Currently, the function will include more Quickfire challenges than you have specified in the function. It will keep the episodes in each season through the episode with the Nth Elimination Challenge or the Nth Quickfire, whichever is the higher episode. This was a way to hold constant the number of challenges that have occurred so that chefs could be more comparable across seasons.
The weightedindex function exports a tibble with the variables of:
series, season name, season number, chef, chef’s placement, number of
elimination challenges wins/highs/lows/outs, number of quickfire
challenge wins/highs/lows, and the weighted index score.
library(topChef); library(ggplot2); library(tidyverse)
## Get the index for all seasons
allseasons <- weightedindex("US",1,20,20)
for (season in seq(2,20,1)) {
allseasons <- rbind(allseasons,weightedindex("US",season,20,20))
}
## Graph it
# for sorting reasons, have the season be a character
allseasons$seasonnumchar[allseasons$sznnumber <= 9] <-
paste0("0",as.character(allseasons$sznnumber[allseasons$sznnumber <= 9]))
allseasons$seasonnumchar[allseasons$sznnumber > 9] <-
as.character(allseasons$sznnumber[allseasons$sznnumber > 9])
# for sorting reasons, have the placement as a character
allseasons$placementchar[allseasons$placement <= 9] <-
paste0("0",as.character(allseasons$placement[allseasons$placement <= 9]))
allseasons$placementchar[allseasons$placement > 9] <-
as.character(allseasons$placement[allseasons$placement > 9])
# Distribution of scores at the end of the competition/seasons
graphalltitles <- function(dataset) {
dataset %>%
ggplot(aes(x=placement,y=indexWeight,label=chef)) +
facet_wrap(~paste0("Season ",seasonnumchar)) +
geom_hline(yintercept=0,color="#ffbc69")+
geom_text(hjust=0.5,size=2) +
theme_minimal() +
labs(title=paste0("Top Chef Weighted Index Scores at the End of Seasons")

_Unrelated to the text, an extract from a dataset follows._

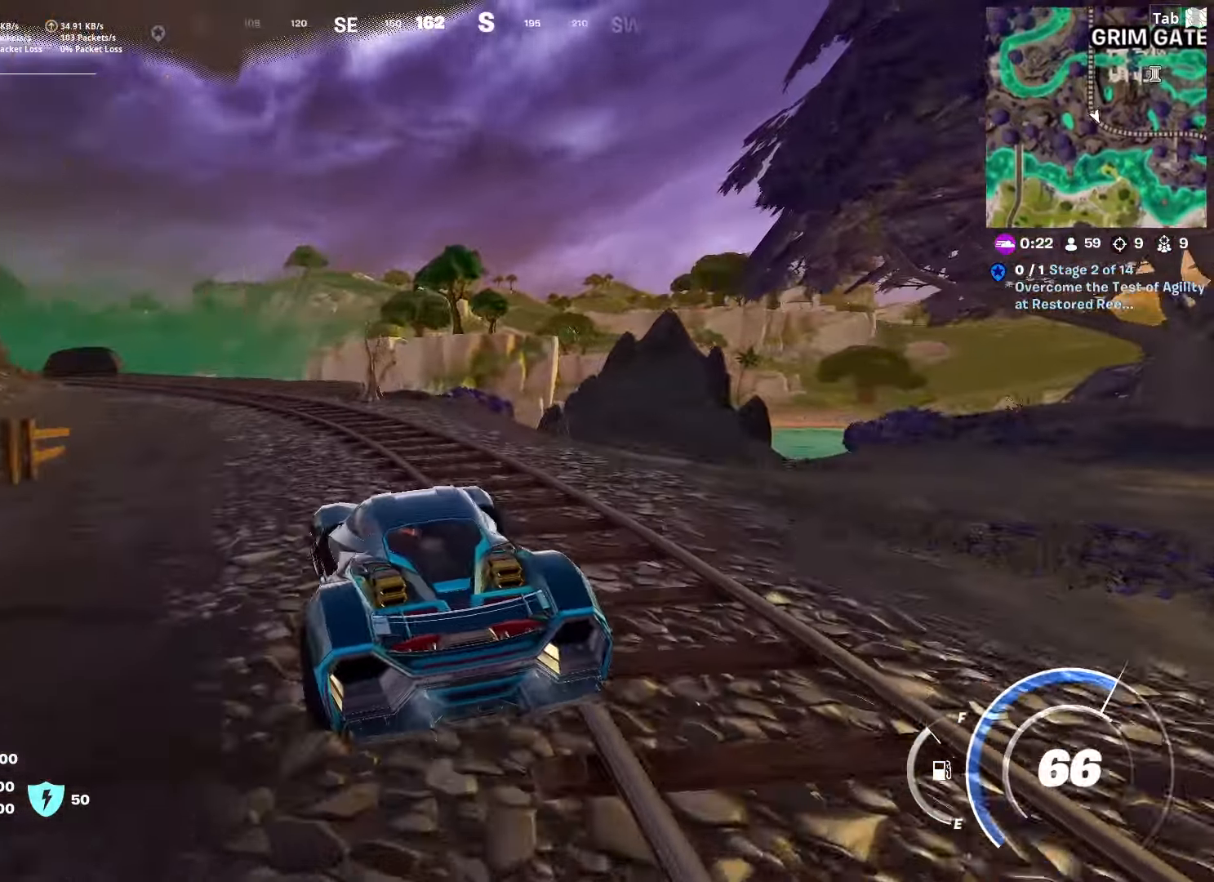
{"keys": ["a", "w"], "mouse": [], "mouse_move": "still", "events": [[117, "a", "up"], [417, "a", "down"]]}
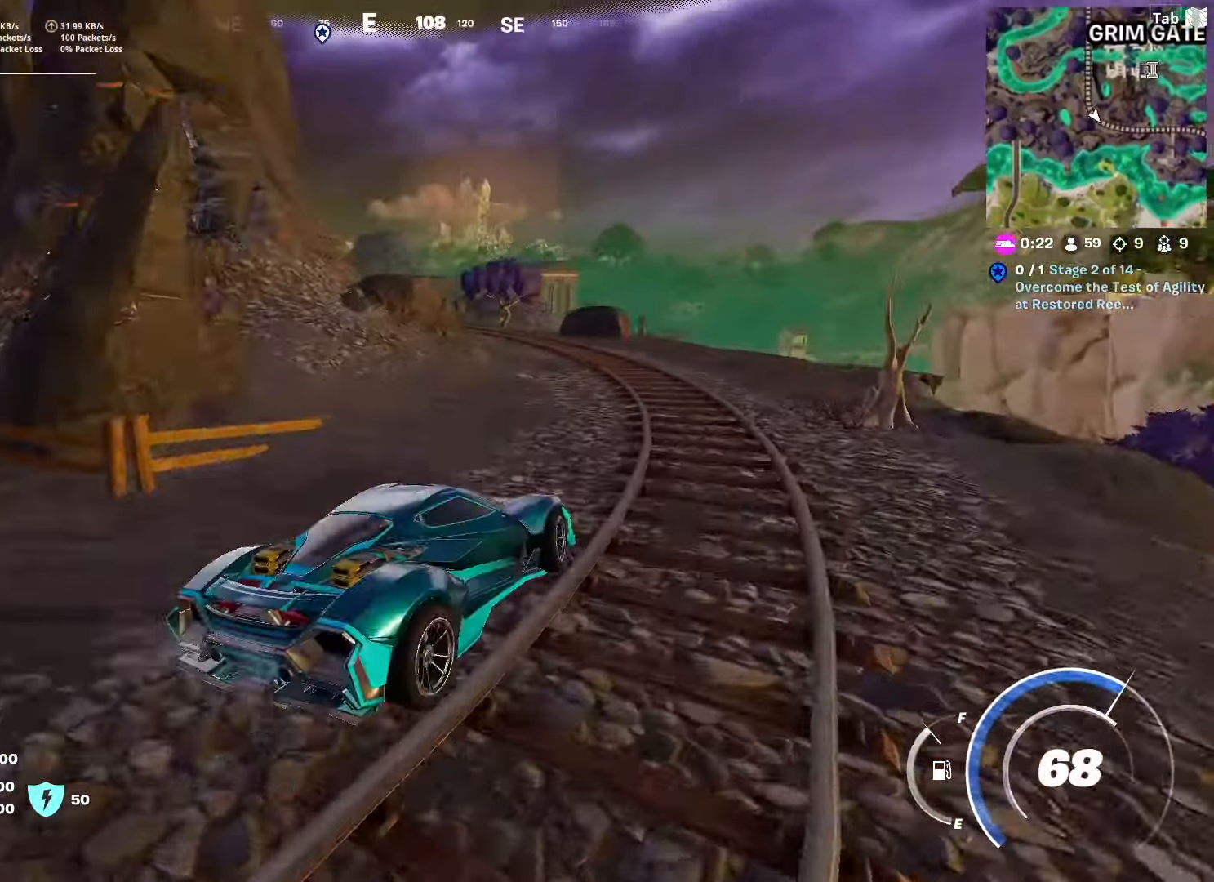
{"keys": ["w"], "mouse": [], "mouse_move": "still", "events": [[183, "a", "up"]]}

,subtitle="Comparing All Chefs Across All Seasons\n")+
ylab("Index Score") + xlab("Placement") +
scale_y_continuous(lim=c(-25,50)) +
scale_x_continuous(lim=c(0,20),breaks=seq(1,18,2),labels = seq(1,18,2)) +
theme(panel.grid = element_blank()
,axis.text.x=element_text(size=6,color="black")
,axis.text.y=element_text(size=6,color="black")
,axis.ticks=element_line(color="gray15")
,axis.line=element_line(color="gray15")
,strip.background=element_rect(fill="darkcyan")
,strip.text=element_text(color="black"))
}
graphnotitlenocaption <- function(dataset) {
dataset %>%
ggplot(aes(x=placement,y=indexWeight,label=chef)) +
facet_wrap(~paste0("Season ",seasonnumchar)) +
geom_hline(yintercept=0,color="#ffbc69")+
geom_text(hjust=0.5,size=2) +
theme_minimal() +
ylab("Index score") + xlab("Placement") +
scale_y_continuous(lim=c(-25,50)) +
scale_x_continuous(lim=c(0,20),breaks=seq(1,18,2),labels = seq(1,18,2)) +
theme(panel.grid = element_blank()
,axis.text.x=element_text(size=6,color="black")
,axis.text.y=element_text(size=6,color="black")
,axis.ticks=element_line(color="gray15")
,axis.line=element_line(color="gray15")
,strip.background=element_rect(fill="darkcyan")
,strip.text=element_text(color="black"))
}
graphonlycaption <- function(dataset) {
dataset %>%
ggplot(aes(x=placement,y=indexWeight,label=chef)) +
facet_wrap(~paste0("Season ",seasonnumchar)) +
geom_hline(yintercept=0,color="#ffbc69")+
geom_text(hjust=0.5,size=2) +
theme_minimal() +
ylab("Index Score") + xlab("Placement") +
scale_y_continuous(lim=c(-25,50)) +
scale_x_continuous(lim=c(0,20),breaks=seq(1,18,2),labels = seq(1,18,2)) +
theme(panel.grid = element_blank()
,axis.text.x=element_text(size=6,color="black")
,axis.text.y=element_text(size=6,color="black")
,axis.ticks=element_line(color="gray15")
,axis.line=element_line(color="gray15")
,strip.background=element_rect(fill="darkcyan")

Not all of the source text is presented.